-------- Task input

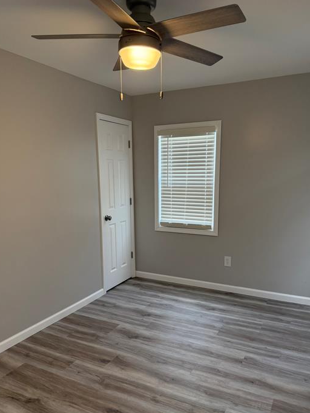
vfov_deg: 65.2
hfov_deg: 51.3
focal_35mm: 27
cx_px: 156
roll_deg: +0.7
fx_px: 322
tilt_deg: -9.7
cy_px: 227
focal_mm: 6.76
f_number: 1.78
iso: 200
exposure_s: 1/133
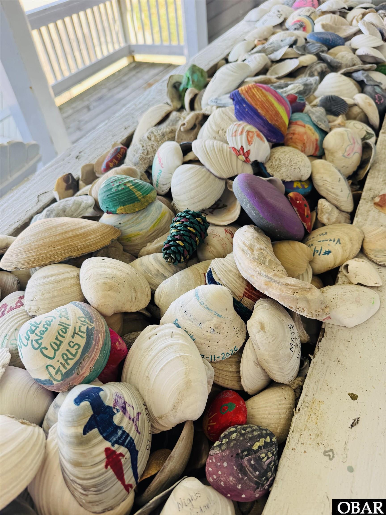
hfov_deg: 56.8
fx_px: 357
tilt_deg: -44.0
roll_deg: +6.3
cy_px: 258
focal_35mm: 24
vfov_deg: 71.6
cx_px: 193
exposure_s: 1/220
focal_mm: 6.76
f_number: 1.78
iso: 64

----------------

• _What you should do_: Return the records above in their entirety, word for word, with the pictures removed.

• _Exercise answer_:
vfov_deg: 65.2
hfov_deg: 51.3
focal_35mm: 27
cx_px: 156
roll_deg: +0.7
fx_px: 322
tilt_deg: -9.7
cy_px: 227
focal_mm: 6.76
f_number: 1.78
iso: 200
exposure_s: 1/133
hfov_deg: 56.8
fx_px: 357
tilt_deg: -44.0
roll_deg: +6.3
cy_px: 258
focal_35mm: 24
vfov_deg: 71.6
cx_px: 193
exposure_s: 1/220
focal_mm: 6.76
f_number: 1.78
iso: 64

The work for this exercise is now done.